Les outils pratiques au quotidien
Sept actes constituent le socle de l'accompagnement palliatif au quotidien : la gestion de la douleur, les gestes de nursing, les soins de bouche, le traitement des symptômes gênants, l'alimentation et l'hydratation, le soutien psychologique et la prise en charge du refus alimentaire.
L'ARS Île-de-France, via Corpalif, a développé des kits d'anticipation pour les soins palliatifs en Ehpad, comprenant notamment :
- Un rappel sur la réglementation et la traçabilité des stupéfiants
- Une dotation médicamenteuse
- Des dispositifs médicaux
- Des protocoles thérapeutiques pour les événements urgents
- La fiche urgence pallia, à remplir pour chaque patient en soins palliatifs
Cette fiche urgence pallia, téléchargeable sur sfap.org, permet d'anticiper les décompensations nocturnes en précisant la conduite à tenir, les directives anticipées et les dernières doses administrées.
Un cadre législatif en évolution
Le 27 mai 2025, une loi sur les soins palliatifs a été votée à l'unanimité à l'Assemblée nationale.
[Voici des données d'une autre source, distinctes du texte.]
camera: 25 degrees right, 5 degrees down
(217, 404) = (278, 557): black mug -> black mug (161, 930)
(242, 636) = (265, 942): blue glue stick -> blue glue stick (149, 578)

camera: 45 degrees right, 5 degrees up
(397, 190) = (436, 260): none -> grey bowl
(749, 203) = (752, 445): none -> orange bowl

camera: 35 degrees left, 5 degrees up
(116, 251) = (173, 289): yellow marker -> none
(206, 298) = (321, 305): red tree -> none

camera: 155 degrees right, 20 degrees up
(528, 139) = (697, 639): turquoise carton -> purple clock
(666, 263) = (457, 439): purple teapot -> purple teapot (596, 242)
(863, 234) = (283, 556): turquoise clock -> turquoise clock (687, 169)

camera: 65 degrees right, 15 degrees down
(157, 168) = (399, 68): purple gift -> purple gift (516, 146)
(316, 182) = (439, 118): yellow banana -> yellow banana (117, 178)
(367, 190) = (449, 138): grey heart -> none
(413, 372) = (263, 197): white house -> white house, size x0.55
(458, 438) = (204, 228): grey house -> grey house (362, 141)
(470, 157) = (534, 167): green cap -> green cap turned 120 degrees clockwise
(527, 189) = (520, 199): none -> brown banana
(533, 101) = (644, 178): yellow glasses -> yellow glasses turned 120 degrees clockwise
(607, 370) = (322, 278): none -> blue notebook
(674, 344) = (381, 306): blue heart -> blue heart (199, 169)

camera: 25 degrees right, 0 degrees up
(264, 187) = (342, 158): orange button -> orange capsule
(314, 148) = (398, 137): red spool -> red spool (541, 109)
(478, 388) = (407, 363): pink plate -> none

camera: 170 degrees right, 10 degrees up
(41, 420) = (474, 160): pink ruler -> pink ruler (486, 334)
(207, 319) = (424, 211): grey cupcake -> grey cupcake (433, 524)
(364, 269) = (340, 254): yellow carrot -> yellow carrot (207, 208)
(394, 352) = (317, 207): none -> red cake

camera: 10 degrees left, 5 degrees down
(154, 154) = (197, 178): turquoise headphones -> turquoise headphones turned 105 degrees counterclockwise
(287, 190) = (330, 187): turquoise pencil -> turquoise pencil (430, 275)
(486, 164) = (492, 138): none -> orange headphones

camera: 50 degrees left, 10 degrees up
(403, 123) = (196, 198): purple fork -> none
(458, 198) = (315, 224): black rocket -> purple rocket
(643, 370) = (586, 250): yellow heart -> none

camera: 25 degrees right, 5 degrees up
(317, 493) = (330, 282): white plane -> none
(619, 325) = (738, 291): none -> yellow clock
Elle vise à redéfinir les soins palliatifs, mettre en place une organisation territoriale pilotée par les ARS, garantir un droit aux malades et créer une instance nationale de gouvernance dotée de crédits pour déployer les soins palliatifs dans tous les départements.
Parallèlement, la loi sur l'aide à mourir a été adoptée. Elle s'adresse aux personnes majeures, françaises ou résidant en France, capables de donner un avis libre et éclairé, atteintes d'une maladie grave et incurable engageant le pronostic vital. La demande doit être formulée auprès d'un médecin, suivie d'une décision collégiale sous 15 jours. L'auto-administration ou l'aide par un médecin ou IDE est possible, avec clause de conscience pour les professionnels.
Le Dr Reynaud-Levy a tenu à rappeler la distinction essentielle : selon la loi Clayes-Léonetti, la sédation profonde et continue n'est pas l'euthanasie, même si dans la pratique elle est plutôt discontinue. L'obligation demeure : soulager la souffrance.
Des résidents de plus en plus complexes
Le profil des résidents accueillis en Ehpad évolue : 60% présentent des troubles cognitifs sévères, 37% ont des pathologies chroniques non stabilisées, 15% des pathologies aiguës, et 50% des admissions interviennent après une hospitalisation. On observe également une augmentation des patients psychotiques.
Face à cette complexité croissante, le Dr Reynaud-Levy a conclu sur une formule sans ambiguïté : "Tout résident est un malade qui s'ignore. On n'est pas dépendant parce qu'on est vieux, mais parce qu'on est malade." Un rappel salutaire qui positionne les équipes des Ehpad comme des professionnels devant être parmi les mieux formés à l'accompagnement des personnes malades et dépendantes.
Conférence animée par le Dr Odile Reynaud-Levy, présidente de MCoor (société appartenant à la Société française de Gériatrie), lors du congrès Age 3 à Beaune le 16 octobre 2025.